Tahanan Patung Pemuda

Kim Sabu
Chapter #2

Polisi Ganteng 1

Siang itu, aku mendengar kabar dari inspektur perihal polisi baru. Dikatakannya bahwa polisi baru itu akan melayaniku setiap waktu, melayaniku sebagai tahanan yang sudah tua. Maka aku berharap kepada Tuhan seru sekalian alam agar mengirim seseorang yang bisa membuatku sedikit tak tersiksa oleh pukulan demi pukulan. Aku berharap Tuhan bisa mengirimkan malaikat-Nya sekadar bisa memberikan perlakuan lemah lembut, bukan perlakuan kasar seperti yang kudapatkan selama puluhan tahun di balik jeruji ini.

Tak lama kemudian setelah aku melakukan ritual ibadah, seorang laki-laki berseragam membuka jeruji besiku. Aku yang masih duduk berzikir kepada Tuhan membalikkan badan ke arahnya. Ia memberikan senyumnya dan mendekat. Kulihat wajahnya yang dicumbui senyuman membuat hatiku tenang. Aku berpikir kalau dia pasti orang baik-baik. Tubuhnya yang terbalut seragam polisi membuatku kagum padanya.
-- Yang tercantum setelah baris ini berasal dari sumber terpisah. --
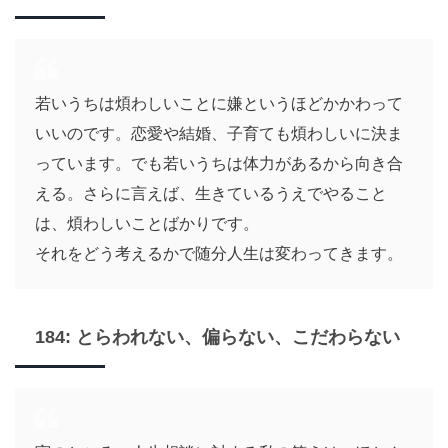
若いうちは煩わしいことに嫌というほどかかわって
いいのです。恋愛や結婚、子育ても煩わしいに決ま
っています。でも若いうちは体力があるから向き合
える。さらに言えば、生きているうえでやること
は、煩わしいことばかりです。
それをどう考えるかで随分人生は変わってきます。
184: とらわれない、偏らない、こだわらない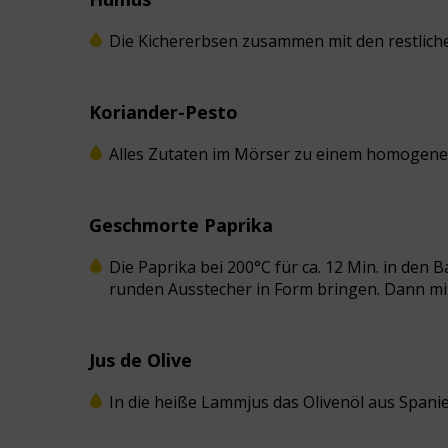
Die Kichererbsen zusammen mit den restlich
Koriander-Pesto
Alles Zutaten im Mörser zu einem homogenen
Geschmorte Paprika
Die Paprika bei 200°C für ca. 12 Min. in den
runden Ausstecher in Form bringen. Dann mit
Jus de Olive
In die heiße Lammjus das Olivenöl aus Spani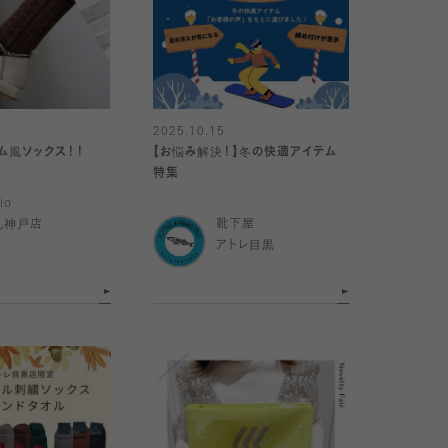
2025.10.15
ラム風ソックス！！
【お悩み解決！】冬の快適アイテム
特集
io
丸神戸店
靴下屋
アトレ目黒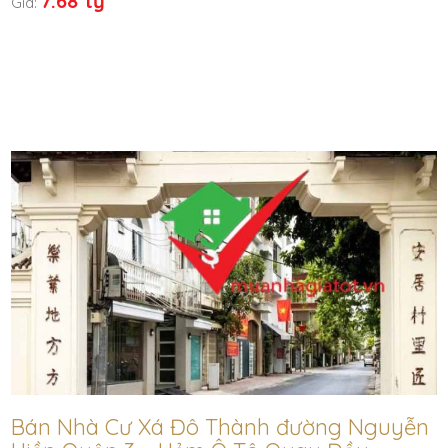
7.68 tỷ
Giá:
Bán Nhà Cư Xá Đô Thành đường Nguyễn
“Bapak bagaimana kabarnya hari ini?”

Aku menatapnya dengan mata nanar, “Seperti yang kau saksikan.”

“Mulai sekarang, saya yang akan melayani Bapak.”

“Terima kasih.”

Polisi itu sepertinya heran melihat dinding-dinding kamarku dipenuhi coretan yang sama. Dia membelalak, mengarahkan pandangannya ke segala arah. Aku hanya bisa menatap kosong menyaksikannya berbuat demikian. Mulutnya sesekali menyebut nama yang tertulis di sana.

Kutatap pemuda itu dengan pandangan yang terkadang tak ingin kualihkan. Betapa tidak, aku melihat ada sosok lain dalam dirinya. Aku suka memandangnya, aku merasa menemukan nama yang telah tertulis di setiap dinding itu. Pemikiranku, kalaupun Miftah sehat, maka ia sudah berusia sama dengan polisi itu.

Sungguh, kedatangan polisi muda itu membuatku meneteskan air mata karena kembali teringat Miftah. Apa yang dikerjakannya sekarang? Bagaimana kabarnya? Sudahkah dia makan? Setampan apakah dia? Aku belum tahu, tak pernah kudengar kabar tentangnya.

Air mataku merembes sambil mengingat, ketika dulu, kupeluk mesra tubuhnya di atas kereta, bersama ibu. Kuharap Tuhan berbelas kasih membaca rentetan doaku untuk memberikan Miftah kehidupan yang layak, tidak seperti diriku yang berakhir dalam dekapan penjara.

“Siapa itu Miftah, Pak?” Pemuda itu menanyakan nama yang tertera di setiap dinding, “Kenapa Bapak menangis?”